**Problem to solve**
Output, without alteration, the first line of the entries and each line after it, stopping with the line that contains "medium amount of".

[Saved data entries]
········

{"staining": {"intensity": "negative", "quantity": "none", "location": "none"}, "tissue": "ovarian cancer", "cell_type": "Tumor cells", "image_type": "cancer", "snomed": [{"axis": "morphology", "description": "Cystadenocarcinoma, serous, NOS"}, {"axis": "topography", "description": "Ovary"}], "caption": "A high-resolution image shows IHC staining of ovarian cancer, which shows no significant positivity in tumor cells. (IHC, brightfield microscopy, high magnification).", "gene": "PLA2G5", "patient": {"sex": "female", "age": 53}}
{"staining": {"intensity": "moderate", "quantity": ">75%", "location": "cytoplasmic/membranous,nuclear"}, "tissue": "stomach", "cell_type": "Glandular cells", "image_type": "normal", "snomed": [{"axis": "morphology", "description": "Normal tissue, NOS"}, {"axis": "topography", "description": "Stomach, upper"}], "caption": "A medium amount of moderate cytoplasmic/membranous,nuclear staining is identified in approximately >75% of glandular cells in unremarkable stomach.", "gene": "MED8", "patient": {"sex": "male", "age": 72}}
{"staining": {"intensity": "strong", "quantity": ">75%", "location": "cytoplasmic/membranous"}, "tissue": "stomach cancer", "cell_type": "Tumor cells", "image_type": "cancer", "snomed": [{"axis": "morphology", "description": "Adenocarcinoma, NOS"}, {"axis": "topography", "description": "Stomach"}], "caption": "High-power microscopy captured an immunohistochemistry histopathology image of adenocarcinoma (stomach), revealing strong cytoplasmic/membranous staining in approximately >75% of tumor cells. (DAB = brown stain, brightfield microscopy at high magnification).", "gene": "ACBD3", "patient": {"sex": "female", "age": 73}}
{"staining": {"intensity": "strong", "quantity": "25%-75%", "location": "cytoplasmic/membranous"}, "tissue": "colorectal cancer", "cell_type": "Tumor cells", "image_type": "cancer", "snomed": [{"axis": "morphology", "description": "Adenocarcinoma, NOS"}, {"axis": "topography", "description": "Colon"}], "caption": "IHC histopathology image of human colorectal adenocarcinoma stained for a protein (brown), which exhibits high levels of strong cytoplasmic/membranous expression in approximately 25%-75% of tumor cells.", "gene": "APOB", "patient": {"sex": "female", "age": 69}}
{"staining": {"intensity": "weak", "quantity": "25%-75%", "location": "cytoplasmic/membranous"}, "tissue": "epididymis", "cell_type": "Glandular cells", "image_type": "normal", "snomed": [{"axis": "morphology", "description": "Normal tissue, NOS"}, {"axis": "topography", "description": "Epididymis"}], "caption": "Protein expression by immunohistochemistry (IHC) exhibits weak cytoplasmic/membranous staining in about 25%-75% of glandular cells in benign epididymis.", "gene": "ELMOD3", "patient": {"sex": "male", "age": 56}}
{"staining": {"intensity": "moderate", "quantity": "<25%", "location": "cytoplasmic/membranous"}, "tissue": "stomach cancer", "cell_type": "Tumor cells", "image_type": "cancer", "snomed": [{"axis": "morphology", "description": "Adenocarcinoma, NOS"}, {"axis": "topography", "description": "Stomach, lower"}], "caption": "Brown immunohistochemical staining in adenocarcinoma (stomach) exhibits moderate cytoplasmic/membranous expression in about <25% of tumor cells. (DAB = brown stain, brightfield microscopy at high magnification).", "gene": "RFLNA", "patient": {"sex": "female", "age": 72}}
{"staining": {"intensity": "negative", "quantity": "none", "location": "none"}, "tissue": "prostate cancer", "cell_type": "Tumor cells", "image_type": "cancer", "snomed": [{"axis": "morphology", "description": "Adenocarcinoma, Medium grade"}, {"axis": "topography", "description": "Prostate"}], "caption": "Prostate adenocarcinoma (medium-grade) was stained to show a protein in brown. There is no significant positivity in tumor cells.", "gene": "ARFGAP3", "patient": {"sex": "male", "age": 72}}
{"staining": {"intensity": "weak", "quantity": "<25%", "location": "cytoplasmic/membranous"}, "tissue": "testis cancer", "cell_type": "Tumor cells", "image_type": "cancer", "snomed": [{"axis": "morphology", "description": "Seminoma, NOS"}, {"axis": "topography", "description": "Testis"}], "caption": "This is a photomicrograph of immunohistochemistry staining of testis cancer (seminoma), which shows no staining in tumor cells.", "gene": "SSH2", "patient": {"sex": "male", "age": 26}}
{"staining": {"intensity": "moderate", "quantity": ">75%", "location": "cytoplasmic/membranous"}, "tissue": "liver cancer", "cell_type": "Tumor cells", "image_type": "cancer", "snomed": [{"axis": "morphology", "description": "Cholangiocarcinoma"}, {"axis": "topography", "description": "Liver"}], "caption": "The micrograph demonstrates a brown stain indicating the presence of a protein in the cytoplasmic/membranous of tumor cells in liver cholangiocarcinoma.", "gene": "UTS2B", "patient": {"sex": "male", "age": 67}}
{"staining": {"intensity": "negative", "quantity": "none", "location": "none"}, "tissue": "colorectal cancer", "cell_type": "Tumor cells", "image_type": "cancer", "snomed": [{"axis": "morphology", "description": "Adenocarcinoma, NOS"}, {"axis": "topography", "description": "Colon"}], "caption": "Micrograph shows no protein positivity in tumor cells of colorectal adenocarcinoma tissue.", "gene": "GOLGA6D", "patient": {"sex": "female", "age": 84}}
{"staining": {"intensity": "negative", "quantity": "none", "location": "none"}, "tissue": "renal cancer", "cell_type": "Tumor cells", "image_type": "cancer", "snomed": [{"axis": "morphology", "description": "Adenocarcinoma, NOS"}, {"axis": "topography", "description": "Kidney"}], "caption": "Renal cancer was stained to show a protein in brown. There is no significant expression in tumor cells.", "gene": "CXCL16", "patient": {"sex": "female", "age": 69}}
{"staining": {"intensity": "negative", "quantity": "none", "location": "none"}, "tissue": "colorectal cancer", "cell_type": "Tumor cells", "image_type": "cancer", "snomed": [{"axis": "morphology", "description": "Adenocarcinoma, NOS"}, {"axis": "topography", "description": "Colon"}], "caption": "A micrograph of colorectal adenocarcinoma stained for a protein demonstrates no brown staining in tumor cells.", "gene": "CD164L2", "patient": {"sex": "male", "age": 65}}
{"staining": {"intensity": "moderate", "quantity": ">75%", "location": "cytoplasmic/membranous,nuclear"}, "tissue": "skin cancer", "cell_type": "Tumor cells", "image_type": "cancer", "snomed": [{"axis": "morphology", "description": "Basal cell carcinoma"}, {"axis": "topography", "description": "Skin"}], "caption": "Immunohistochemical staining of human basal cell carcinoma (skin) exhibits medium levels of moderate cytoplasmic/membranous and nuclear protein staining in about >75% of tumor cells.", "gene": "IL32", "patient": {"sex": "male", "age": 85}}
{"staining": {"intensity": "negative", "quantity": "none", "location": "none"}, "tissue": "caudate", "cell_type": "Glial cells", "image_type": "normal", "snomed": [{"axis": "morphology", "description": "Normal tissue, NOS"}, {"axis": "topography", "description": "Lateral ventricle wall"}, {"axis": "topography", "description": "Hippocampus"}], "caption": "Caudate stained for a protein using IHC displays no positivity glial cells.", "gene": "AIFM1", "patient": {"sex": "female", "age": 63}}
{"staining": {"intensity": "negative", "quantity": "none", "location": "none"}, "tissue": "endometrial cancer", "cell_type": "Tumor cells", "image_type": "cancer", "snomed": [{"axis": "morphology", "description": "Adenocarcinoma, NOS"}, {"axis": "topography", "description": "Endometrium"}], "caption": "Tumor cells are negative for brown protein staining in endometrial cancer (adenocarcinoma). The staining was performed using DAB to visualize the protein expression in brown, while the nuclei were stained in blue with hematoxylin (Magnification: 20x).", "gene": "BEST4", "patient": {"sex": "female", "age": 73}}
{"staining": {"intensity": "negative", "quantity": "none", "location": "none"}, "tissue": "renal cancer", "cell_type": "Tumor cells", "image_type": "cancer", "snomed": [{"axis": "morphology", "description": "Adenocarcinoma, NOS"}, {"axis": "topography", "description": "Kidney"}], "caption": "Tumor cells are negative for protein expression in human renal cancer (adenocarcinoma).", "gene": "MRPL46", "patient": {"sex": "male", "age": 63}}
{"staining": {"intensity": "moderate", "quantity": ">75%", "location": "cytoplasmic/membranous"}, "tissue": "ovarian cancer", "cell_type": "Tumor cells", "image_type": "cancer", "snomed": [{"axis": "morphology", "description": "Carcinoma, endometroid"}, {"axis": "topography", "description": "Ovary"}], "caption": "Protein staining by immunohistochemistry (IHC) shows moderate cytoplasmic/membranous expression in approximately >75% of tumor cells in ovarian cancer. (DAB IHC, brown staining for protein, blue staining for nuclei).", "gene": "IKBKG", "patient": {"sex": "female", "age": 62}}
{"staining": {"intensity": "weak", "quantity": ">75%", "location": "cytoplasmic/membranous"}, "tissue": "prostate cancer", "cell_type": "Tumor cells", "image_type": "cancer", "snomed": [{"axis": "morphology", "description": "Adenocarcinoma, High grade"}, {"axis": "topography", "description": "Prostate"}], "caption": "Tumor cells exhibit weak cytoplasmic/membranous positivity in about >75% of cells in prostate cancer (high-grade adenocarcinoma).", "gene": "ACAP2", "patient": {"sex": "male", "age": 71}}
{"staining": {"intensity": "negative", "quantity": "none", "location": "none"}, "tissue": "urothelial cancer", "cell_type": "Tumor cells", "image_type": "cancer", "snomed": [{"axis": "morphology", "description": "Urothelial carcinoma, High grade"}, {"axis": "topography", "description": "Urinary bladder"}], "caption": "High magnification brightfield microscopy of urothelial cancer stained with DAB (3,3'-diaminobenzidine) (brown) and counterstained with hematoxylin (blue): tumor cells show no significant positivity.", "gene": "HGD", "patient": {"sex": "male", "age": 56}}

········

**Written solution**
{"staining": {"intensity": "negative", "quantity": "none", "location": "none"}, "tissue": "ovarian cancer", "cell_type": "Tumor cells", "image_type": "cancer", "snomed": [{"axis": "morphology", "description": "Cystadenocarcinoma, serous, NOS"}, {"axis": "topography", "description": "Ovary"}], "caption": "A high-resolution image shows IHC staining of ovarian cancer, which shows no significant positivity in tumor cells. (IHC, brightfield microscopy, high magnification).", "gene": "PLA2G5", "patient": {"sex": "female", "age": 53}}
{"staining": {"intensity": "moderate", "quantity": ">75%", "location": "cytoplasmic/membranous,nuclear"}, "tissue": "stomach", "cell_type": "Glandular cells", "image_type": "normal", "snomed": [{"axis": "morphology", "description": "Normal tissue, NOS"}, {"axis": "topography", "description": "Stomach, upper"}], "caption": "A medium amount of moderate cytoplasmic/membranous,nuclear staining is identified in approximately >75% of glandular cells in unremarkable stomach.", "gene": "MED8", "patient": {"sex": "male", "age": 72}}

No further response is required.